Exercise directions:
Return the lines that begin with the one containing "Precio máximo, Precio promedio ponderado" and finish with the one containing "Training Time, Inference Time, MAPE, SMAPE", both included, reproduced character for character.

Provided entries:
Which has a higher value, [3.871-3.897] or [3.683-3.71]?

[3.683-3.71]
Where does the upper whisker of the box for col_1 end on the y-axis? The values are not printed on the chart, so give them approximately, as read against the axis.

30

---

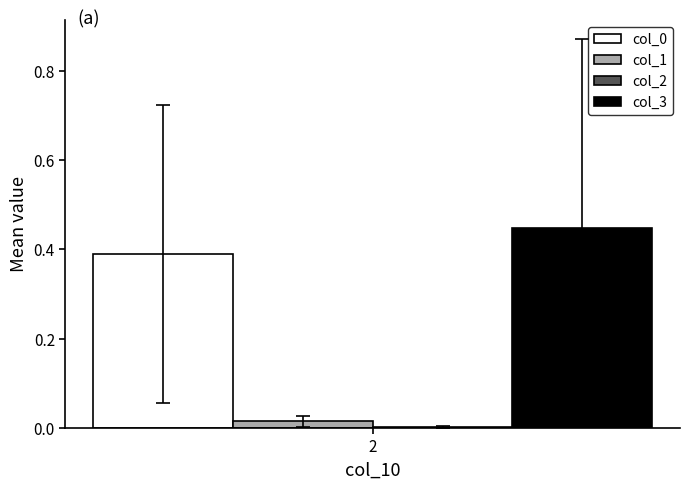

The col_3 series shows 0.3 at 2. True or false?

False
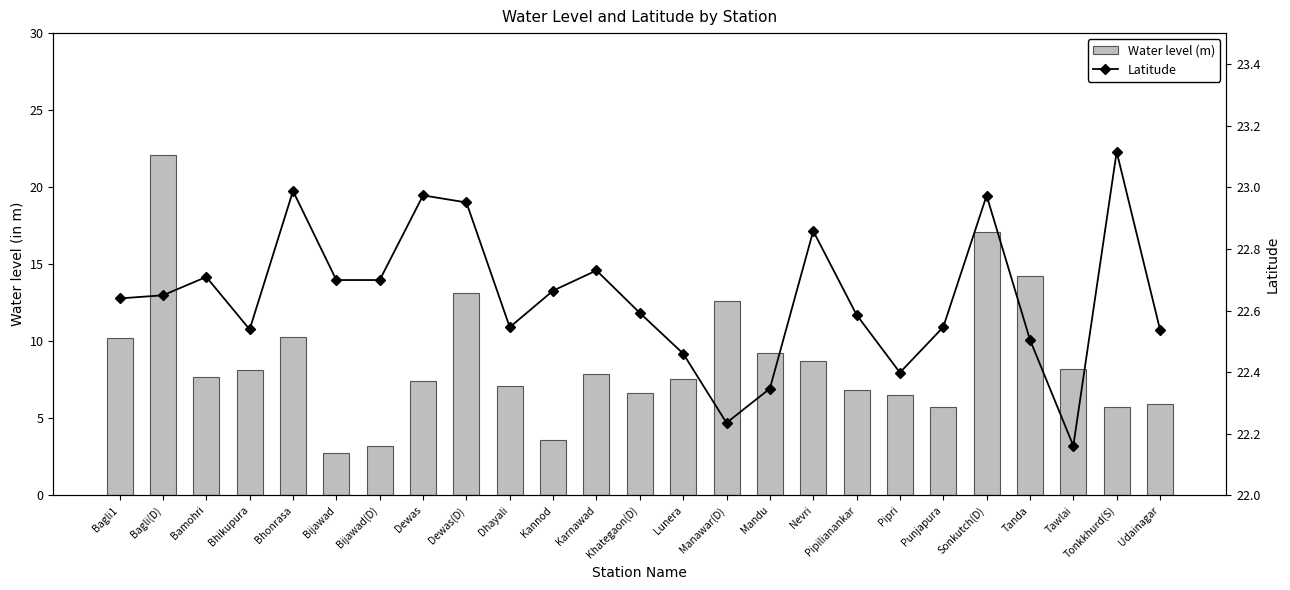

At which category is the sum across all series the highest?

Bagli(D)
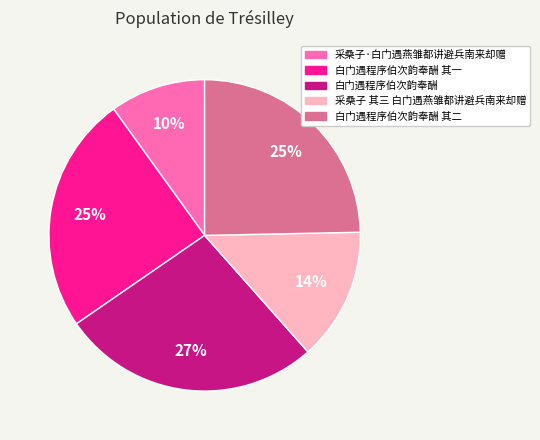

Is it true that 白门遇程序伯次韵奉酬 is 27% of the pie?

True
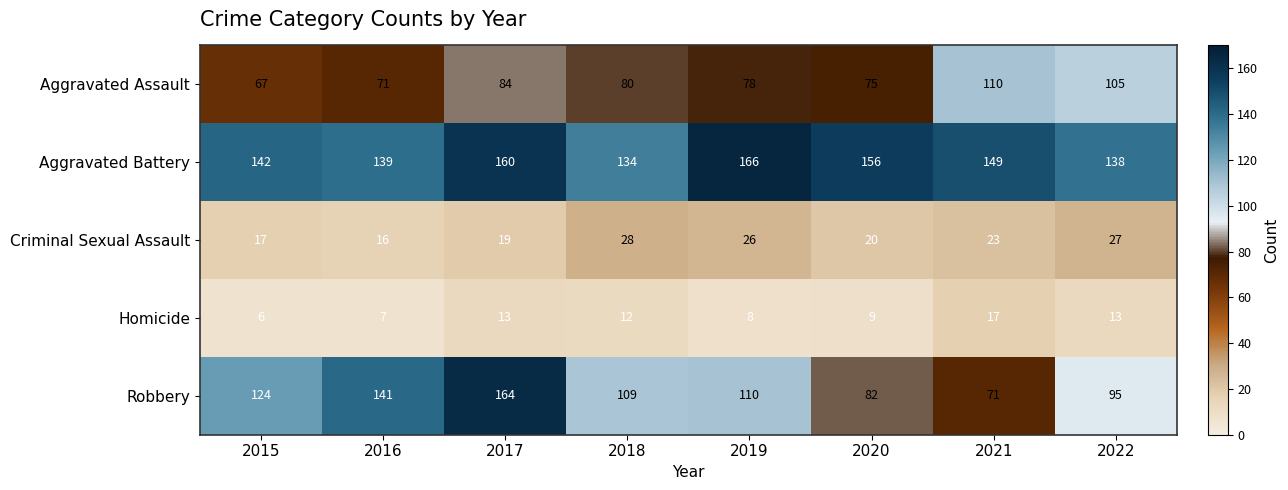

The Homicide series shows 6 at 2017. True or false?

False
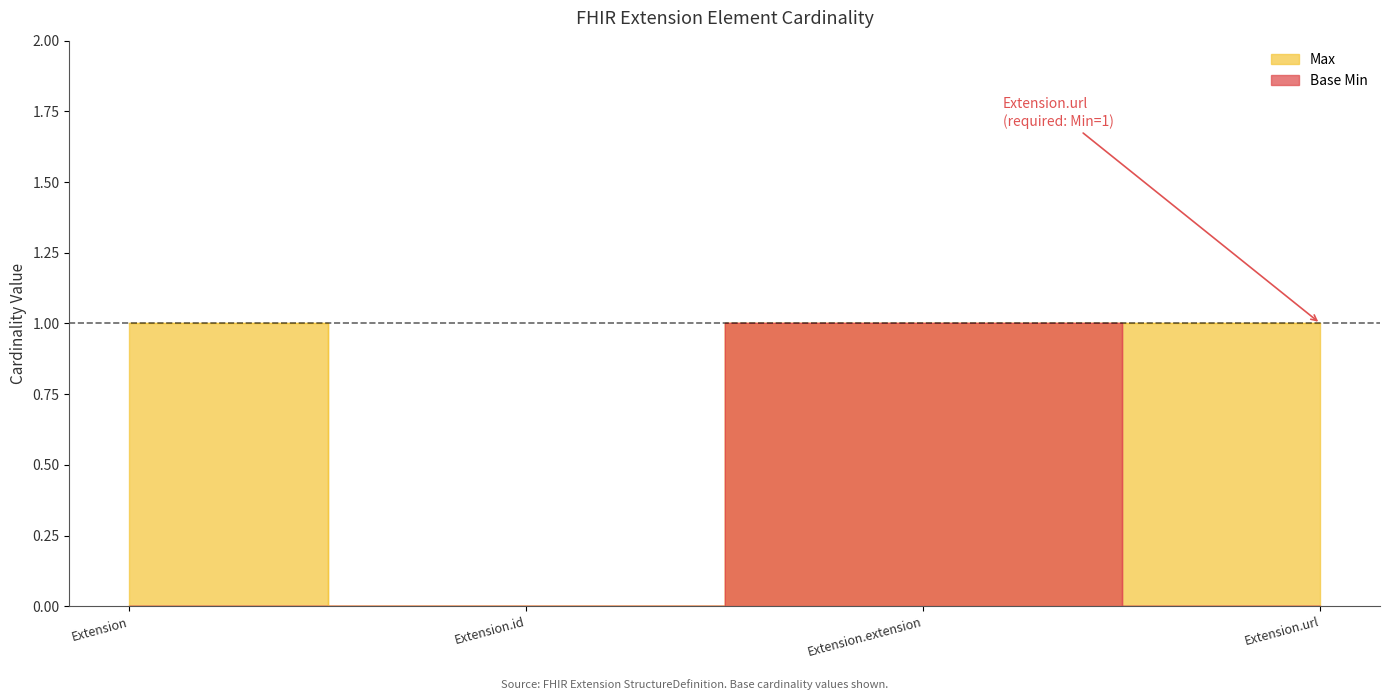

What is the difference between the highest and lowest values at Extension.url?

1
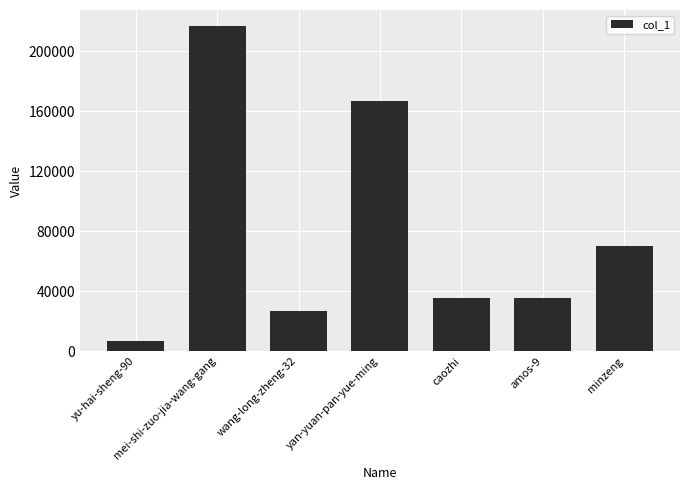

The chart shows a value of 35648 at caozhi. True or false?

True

* * *

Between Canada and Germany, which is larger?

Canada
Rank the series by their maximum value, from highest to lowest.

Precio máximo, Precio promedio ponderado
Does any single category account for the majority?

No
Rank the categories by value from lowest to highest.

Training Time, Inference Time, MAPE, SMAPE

Written reply:
Precio máximo, Precio promedio ponderado
Does any single category account for the majority?

No
Rank the categories by value from lowest to highest.

Training Time, Inference Time, MAPE, SMAPE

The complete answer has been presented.